Organisierten Ausdruck findet diese Tendenz bisher nur in Vorarlberg. Dort treibt eine Gruppe des internationalen Verbands „Blood and Honour“ ihr Unwesen, überfiel diverse linke Lokale und versuchte, ein Naziband-Konzert zu organisieren – was durch Proteste linker Gruppen verhindert werden konnte. Das war ein wichtiger Schritt. Die Musik rechtsextremer Bands ist nämlich eine wichtige Einnahmequelle für die Nazi-Organistionen. Durch den Verkauf von CDs und die Veranstaltung von Konzerten finanziert sich ein Großteil der rechtsextremen Szene in Europa, allen voran „Blood and Honour“.
Was tun dagegen?
Wir müssen uns organisieren, bevor sie sich organisieren. Dass die Nazi-Skins in den Neunzigern in Österreich in die Defensive gedrängt werden konnten hat nicht zuletzt damit zu tun, dass es organisierten Widerstand gab. Jugend gegen Rassismus in Europa – auf Initiative von Vorwärts gegründet – spielte dabei eine wichtige Rolle. Wo die Rechten öffentlich auftraten, dort wurde und wird dagegen protestiert. So konnten wir die Tradition, dass Rechtsextreme Hitlers Geburtstag zum Anlass nahmen, randalierend durch die Wiener Innenstadt zu ziehen, durch alljährliche Demos zum Erliegen bringen.

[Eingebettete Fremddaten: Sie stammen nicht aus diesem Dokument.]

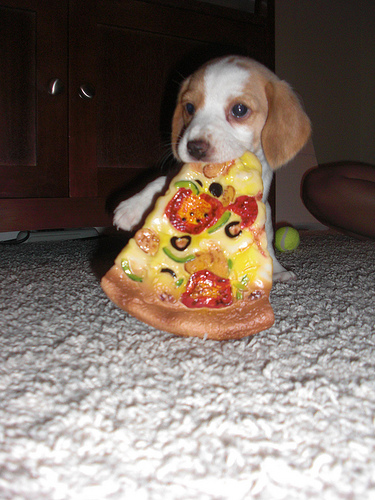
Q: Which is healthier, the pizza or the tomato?
A: The tomato is healthier than the pizza.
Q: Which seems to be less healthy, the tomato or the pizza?
A: The pizza is less healthy than the tomato.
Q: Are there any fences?
A: No, there are no fences.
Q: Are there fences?
A: No, there are no fences.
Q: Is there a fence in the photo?
A: No, there are no fences.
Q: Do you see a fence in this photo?
A: No, there are no fences.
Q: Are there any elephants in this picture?
A: No, there are no elephants.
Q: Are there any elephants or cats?
A: No, there are no elephants or cats.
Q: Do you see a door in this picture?
A: Yes, there is a door.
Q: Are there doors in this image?
A: Yes, there is a door.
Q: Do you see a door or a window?
A: Yes, there is a door.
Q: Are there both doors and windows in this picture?
A: No, there is a door but no windows.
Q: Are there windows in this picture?
A: No, there are no windows.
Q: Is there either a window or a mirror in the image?
A: No, there are no windows or mirrors.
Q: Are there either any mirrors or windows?
A: No, there are no windows or mirrors.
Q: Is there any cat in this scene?
A: No, there are no cats.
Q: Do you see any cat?
A: No, there are no cats.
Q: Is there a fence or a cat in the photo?
A: No, there are no cats or fences.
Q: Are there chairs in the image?
A: No, there are no chairs.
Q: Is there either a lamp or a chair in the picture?
A: No, there are no chairs or lamps.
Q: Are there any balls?
A: Yes, there is a ball.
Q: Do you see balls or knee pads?
A: Yes, there is a ball.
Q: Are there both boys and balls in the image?
A: No, there is a ball but no boys.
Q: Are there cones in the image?
A: No, there are no cones.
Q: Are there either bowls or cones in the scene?
A: No, there are no cones or bowls.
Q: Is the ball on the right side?
A: Yes, the ball is on the right of the image.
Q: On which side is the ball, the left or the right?
A: The ball is on the right of the image.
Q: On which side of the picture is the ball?
A: The ball is on the right of the image.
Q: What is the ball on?
A: The ball is on the carpet.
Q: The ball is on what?
A: The ball is on the carpet.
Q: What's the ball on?
A: The ball is on the carpet.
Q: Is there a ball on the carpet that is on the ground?
A: Yes, there is a ball on the carpet.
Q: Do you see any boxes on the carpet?
A: No, there is a ball on the carpet.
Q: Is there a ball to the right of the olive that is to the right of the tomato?
A: Yes, there is a ball to the right of the olive.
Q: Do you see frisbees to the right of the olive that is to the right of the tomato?
A: No, there is a ball to the right of the olive.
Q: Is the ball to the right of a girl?
A: No, the ball is to the right of an olive.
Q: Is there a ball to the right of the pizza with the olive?
A: Yes, there is a ball to the right of the pizza.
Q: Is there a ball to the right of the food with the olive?
A: Yes, there is a ball to the right of the pizza.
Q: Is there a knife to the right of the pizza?
A: No, there is a ball to the right of the pizza.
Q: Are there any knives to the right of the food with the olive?
A: No, there is a ball to the right of the pizza.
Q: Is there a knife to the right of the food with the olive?
A: No, there is a ball to the right of the pizza.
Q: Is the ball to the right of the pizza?
A: Yes, the ball is to the right of the pizza.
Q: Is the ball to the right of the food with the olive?
A: Yes, the ball is to the right of the pizza.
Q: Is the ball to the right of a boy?
A: No, the ball is to the right of the pizza.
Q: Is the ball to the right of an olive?
A: Yes, the ball is to the right of an olive.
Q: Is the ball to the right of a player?
A: No, the ball is to the right of an olive.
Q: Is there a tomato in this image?
A: Yes, there is a tomato.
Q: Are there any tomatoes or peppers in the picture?
A: Yes, there is a tomato.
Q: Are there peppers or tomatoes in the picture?
A: Yes, there is a tomato.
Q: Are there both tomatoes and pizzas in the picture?
A: Yes, there are both a tomato and a pizza.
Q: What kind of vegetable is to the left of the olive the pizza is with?
A: The vegetable is a tomato.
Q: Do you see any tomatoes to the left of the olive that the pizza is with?
A: Yes, there is a tomato to the left of the olive.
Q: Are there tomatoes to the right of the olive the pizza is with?
A: No, the tomato is to the left of the olive.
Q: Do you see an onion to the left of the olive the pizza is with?
A: No, there is a tomato to the left of the olive.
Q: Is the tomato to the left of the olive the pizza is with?
A: Yes, the tomato is to the left of the olive.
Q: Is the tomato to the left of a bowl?
A: No, the tomato is to the left of the olive.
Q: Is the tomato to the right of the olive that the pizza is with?
A: No, the tomato is to the left of the olive.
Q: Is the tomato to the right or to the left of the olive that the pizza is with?
A: The tomato is to the left of the olive.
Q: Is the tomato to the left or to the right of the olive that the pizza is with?
A: The tomato is to the left of the olive.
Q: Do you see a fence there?
A: No, there are no fences.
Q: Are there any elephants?
A: No, there are no elephants.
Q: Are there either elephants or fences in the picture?
A: No, there are no elephants or fences.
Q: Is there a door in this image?
A: Yes, there is a door.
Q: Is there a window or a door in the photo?
A: Yes, there is a door.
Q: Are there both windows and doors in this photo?
A: No, there is a door but no windows.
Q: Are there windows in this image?
A: No, there are no windows.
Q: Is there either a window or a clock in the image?
A: No, there are no windows or clocks.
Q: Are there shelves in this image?
A: No, there are no shelves.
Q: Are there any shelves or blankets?
A: No, there are no shelves or blankets.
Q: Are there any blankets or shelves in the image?
A: No, there are no shelves or blankets.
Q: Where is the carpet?
A: The carpet is on the ground.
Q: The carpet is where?
A: The carpet is on the ground.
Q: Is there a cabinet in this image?
A: Yes, there is a cabinet.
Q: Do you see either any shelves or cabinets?
A: Yes, there is a cabinet.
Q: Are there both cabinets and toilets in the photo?
A: No, there is a cabinet but no toilets.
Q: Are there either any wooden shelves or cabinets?
A: Yes, there is a wood cabinet.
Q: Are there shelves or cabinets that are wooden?
A: Yes, the cabinet is wooden.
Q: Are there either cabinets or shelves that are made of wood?
A: Yes, the cabinet is made of wood.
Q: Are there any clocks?
A: No, there are no clocks.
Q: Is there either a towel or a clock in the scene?
A: No, there are no clocks or towels.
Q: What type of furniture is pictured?
A: The furniture is a cabinet.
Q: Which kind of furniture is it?
A: The piece of furniture is a cabinet.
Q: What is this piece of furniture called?
A: This is a cabinet.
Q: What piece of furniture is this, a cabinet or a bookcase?
A: This is a cabinet.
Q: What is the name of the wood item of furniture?
A: The piece of furniture is a cabinet.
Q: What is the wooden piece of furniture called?
A: The piece of furniture is a cabinet.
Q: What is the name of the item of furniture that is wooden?
A: The piece of furniture is a cabinet.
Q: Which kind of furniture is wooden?
A: The furniture is a cabinet.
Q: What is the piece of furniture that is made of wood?
A: The piece of furniture is a cabinet.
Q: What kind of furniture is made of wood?
A: The furniture is a cabinet.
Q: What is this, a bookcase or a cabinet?
A: This is a cabinet.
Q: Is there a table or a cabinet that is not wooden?
A: No, there is a cabinet but it is wooden.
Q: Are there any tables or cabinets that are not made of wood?
A: No, there is a cabinet but it is made of wood.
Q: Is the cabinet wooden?
A: Yes, the cabinet is wooden.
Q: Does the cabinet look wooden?
A: Yes, the cabinet is wooden.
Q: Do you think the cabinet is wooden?
A: Yes, the cabinet is wooden.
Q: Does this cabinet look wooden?
A: Yes, the cabinet is wooden.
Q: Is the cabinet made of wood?
A: Yes, the cabinet is made of wood.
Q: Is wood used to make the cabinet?
A: Yes, the cabinet is made of wood.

Bei der FPÖ kann eine derartige Taktik durchaus genauso gut aufgehen: Die SLP konnte während des Wiener Wahlkampfs durch eigene Kundgebungen Propagandaveranstaltungen der FPÖ verhindern.
Der Kampf gegen rechte Schläger wird aber nur dann dauerhaft erfolgreich sein, wenn der Kampf gegen die Ursachen für die Existenz dieser Banden erfolgreich ist.
Es ist nötig, eine Alternative zur neoliberalen Politik der Regierung aufzubauen. Die parlamentarische Opposition hat in dieser Richtung nichts anzubieten. Sie unterstützt selbst die Logik des „Sparens“ auf Kosten der niedrigen Einkommensschichten und verspricht nur, es besser, ausgewogener zu machen. Auch wenn Rot-Grün besser wäre als Blauschwarz bietet es keine ausreichende Alternative. Diese Parteien vertreten genauso Interessen des Kapitals, die SPÖ hat sogar jahrelang den Rassismus gefördert, indem sie ihn mit Abschiebungen, Quoten etc. legitimierte.
Nötig wäre eine Partei der ArbeiterInnen und Jugendlichen selbst. Die Arbeit der SLP soll ein Ansatzpunkt dafür sein, kann diese Partei aber nicht ersetzen. Jeder, der und jede, die links aktiv wird setzt einen Schritt in diese Richtung – einen Schritt, der dringend nötig ist.